Arrange the material from the line containing "text GAMEPAD_DIRECTION Gamepad::get_stick_x(const" through the line containing "text GAMEPAD_DIRECTION Gamepad::get_stick_y(const", both included, as a Markdown table with the columns "Row" and "Line", numbering each row and omitting blank lines.

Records

[BEGIN]

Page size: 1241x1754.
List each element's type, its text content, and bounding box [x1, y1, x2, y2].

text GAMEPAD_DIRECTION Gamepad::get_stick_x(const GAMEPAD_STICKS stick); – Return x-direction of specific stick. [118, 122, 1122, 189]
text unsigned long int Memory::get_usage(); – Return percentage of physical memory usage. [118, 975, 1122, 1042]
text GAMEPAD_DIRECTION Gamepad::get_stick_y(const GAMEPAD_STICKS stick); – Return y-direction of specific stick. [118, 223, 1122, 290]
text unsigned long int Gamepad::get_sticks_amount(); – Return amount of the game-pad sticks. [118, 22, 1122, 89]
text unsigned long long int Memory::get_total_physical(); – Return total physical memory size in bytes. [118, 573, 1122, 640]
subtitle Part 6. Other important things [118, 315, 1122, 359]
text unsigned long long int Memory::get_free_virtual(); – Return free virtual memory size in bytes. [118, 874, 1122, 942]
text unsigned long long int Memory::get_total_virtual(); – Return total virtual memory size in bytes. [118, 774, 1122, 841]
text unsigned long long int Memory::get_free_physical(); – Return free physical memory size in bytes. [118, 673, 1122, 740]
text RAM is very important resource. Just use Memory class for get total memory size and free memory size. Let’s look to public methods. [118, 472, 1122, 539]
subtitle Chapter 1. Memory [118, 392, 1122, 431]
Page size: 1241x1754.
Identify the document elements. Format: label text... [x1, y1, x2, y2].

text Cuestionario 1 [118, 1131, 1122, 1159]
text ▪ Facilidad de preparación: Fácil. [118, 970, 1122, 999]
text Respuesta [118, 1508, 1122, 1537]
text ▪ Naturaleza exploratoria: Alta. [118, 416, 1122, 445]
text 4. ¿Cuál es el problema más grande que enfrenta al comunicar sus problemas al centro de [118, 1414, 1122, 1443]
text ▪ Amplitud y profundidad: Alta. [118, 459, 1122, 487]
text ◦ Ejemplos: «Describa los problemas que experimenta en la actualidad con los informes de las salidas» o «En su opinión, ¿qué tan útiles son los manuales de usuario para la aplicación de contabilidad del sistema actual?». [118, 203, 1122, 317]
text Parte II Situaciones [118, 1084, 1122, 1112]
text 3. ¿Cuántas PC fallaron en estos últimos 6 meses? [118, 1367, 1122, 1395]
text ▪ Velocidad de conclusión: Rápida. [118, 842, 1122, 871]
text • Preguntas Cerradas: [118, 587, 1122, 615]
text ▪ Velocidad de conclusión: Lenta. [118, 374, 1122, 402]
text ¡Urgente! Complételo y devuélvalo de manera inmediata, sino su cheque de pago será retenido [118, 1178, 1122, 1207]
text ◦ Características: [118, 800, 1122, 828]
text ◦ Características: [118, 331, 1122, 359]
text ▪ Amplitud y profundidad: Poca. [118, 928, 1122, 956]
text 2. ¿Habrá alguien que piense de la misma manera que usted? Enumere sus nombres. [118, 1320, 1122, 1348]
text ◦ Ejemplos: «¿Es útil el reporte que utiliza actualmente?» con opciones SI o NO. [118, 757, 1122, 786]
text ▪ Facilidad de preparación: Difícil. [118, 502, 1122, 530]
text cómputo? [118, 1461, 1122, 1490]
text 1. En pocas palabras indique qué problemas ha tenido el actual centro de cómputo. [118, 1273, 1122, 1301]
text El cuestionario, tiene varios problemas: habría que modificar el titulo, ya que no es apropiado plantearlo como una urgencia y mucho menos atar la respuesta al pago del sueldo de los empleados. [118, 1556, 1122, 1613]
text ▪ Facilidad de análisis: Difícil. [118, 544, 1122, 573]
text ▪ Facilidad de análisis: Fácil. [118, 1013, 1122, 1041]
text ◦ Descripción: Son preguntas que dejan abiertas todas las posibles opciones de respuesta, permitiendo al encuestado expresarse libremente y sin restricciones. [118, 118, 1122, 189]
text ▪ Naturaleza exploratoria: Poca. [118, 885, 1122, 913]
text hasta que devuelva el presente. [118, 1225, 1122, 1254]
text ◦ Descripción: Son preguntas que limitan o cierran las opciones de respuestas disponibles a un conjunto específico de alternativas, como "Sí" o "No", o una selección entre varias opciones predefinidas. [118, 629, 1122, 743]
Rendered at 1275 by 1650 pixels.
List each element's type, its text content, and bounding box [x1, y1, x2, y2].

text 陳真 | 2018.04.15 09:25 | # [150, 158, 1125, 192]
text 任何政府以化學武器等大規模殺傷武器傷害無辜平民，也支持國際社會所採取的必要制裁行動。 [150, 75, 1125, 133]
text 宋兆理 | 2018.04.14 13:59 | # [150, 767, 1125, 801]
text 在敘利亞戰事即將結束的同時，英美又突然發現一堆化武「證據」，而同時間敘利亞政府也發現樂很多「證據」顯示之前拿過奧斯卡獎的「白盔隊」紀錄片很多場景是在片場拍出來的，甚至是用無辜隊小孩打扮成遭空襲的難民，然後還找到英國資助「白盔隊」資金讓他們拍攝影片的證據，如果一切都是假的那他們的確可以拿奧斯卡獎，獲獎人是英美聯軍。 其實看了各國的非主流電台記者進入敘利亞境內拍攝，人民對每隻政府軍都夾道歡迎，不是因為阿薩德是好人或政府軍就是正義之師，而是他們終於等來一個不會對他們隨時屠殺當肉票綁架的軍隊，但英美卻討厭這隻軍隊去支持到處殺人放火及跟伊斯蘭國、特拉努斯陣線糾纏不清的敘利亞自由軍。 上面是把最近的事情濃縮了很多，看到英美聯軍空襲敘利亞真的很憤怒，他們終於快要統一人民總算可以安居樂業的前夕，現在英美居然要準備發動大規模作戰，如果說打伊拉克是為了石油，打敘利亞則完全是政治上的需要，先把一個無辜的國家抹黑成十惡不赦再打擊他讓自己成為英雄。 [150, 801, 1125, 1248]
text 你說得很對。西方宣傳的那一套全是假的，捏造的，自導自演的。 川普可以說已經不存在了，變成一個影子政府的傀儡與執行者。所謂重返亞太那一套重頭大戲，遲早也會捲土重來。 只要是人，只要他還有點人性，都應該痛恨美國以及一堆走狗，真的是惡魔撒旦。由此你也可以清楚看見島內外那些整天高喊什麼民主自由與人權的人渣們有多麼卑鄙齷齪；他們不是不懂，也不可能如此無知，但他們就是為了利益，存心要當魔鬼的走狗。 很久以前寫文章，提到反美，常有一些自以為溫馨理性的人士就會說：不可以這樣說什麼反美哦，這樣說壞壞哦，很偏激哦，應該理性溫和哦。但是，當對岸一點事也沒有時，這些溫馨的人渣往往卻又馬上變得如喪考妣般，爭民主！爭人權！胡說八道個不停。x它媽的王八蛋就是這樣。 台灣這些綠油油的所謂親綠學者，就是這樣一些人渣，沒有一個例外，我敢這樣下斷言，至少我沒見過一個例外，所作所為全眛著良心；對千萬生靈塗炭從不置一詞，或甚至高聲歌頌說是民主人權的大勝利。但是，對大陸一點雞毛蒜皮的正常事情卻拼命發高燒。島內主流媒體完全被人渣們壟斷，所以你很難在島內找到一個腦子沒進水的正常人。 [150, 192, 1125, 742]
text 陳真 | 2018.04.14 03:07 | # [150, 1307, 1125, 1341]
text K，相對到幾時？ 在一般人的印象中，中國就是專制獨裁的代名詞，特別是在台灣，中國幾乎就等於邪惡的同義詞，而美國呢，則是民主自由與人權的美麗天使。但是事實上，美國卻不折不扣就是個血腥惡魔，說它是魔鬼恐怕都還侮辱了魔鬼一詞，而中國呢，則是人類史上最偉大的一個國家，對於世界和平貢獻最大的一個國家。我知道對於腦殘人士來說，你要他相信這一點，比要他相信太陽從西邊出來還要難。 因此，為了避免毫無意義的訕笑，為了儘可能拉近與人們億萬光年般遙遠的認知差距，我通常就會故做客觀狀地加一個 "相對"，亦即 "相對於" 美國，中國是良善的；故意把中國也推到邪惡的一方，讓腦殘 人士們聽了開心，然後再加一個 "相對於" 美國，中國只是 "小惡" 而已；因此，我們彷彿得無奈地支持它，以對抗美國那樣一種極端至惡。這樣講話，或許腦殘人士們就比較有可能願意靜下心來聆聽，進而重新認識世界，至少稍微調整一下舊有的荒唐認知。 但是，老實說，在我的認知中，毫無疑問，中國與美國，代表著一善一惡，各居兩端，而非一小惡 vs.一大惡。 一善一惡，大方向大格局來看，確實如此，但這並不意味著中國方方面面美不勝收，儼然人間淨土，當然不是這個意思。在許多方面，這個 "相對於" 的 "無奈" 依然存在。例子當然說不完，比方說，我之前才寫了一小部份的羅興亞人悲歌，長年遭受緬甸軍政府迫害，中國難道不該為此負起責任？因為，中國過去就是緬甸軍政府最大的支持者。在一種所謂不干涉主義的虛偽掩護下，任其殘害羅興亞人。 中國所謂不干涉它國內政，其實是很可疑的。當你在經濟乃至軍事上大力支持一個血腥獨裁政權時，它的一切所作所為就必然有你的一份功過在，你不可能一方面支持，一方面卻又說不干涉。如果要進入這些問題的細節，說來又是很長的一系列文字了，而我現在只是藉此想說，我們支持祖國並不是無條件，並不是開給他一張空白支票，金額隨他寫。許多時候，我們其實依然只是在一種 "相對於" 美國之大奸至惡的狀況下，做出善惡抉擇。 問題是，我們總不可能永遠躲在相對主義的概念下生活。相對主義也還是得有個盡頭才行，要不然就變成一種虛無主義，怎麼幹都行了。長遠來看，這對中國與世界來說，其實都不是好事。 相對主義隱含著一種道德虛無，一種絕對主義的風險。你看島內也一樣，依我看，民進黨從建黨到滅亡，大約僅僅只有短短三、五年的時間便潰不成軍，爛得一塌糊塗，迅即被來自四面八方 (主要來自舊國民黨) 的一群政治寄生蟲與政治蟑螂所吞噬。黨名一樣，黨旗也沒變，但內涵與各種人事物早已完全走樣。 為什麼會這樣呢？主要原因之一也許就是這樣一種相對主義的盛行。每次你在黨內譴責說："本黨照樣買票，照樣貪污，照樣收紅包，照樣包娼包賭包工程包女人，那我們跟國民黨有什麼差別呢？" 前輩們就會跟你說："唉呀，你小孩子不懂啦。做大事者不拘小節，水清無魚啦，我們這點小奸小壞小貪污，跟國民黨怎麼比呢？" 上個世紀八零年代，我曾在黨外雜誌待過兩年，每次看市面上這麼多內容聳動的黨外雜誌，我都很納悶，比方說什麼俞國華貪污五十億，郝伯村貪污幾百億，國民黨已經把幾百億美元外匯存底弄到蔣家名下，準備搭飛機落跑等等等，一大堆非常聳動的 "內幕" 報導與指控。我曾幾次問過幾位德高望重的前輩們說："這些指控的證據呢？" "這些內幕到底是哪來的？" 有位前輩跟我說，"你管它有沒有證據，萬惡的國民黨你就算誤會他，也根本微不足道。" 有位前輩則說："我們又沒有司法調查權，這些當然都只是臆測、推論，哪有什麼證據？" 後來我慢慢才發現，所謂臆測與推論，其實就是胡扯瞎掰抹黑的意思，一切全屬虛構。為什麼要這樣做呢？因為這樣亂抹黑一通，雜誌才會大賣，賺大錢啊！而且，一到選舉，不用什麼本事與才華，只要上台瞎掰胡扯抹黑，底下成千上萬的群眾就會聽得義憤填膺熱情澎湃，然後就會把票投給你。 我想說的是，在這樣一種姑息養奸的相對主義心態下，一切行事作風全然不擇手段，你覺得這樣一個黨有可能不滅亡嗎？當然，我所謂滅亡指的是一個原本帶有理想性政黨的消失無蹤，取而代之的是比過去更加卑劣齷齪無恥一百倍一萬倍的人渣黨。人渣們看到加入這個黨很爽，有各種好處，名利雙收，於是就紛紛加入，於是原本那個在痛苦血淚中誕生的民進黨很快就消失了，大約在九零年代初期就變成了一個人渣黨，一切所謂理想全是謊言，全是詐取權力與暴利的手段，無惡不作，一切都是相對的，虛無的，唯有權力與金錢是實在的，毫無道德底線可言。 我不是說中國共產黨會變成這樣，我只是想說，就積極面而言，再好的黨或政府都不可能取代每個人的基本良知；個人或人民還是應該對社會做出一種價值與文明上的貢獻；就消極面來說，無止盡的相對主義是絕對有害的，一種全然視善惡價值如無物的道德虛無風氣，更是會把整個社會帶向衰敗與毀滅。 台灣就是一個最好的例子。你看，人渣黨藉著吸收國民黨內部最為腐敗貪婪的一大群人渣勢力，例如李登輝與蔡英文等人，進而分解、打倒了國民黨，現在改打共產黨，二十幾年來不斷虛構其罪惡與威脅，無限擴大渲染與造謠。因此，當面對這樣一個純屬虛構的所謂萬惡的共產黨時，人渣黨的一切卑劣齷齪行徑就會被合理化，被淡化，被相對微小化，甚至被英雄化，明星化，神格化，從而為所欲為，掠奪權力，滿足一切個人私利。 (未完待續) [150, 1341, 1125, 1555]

[END]

Response to the exercise:
| Row | Line |
|---|---|
| 1 | text GAMEPAD_DIRECTION Gamepad::get_stick_x(const GAMEPAD_STICKS stick); – Return x-direction of specific stick. [118, 122, 1122, 189] |
| 2 | text unsigned long int Memory::get_usage(); – Return percentage of physical memory usage. [118, 975, 1122, 1042] |
| 3 | text GAMEPAD_DIRECTION Gamepad::get_stick_y(const GAMEPAD_STICKS stick); – Return y-direction of specific stick. [118, 223, 1122, 290] |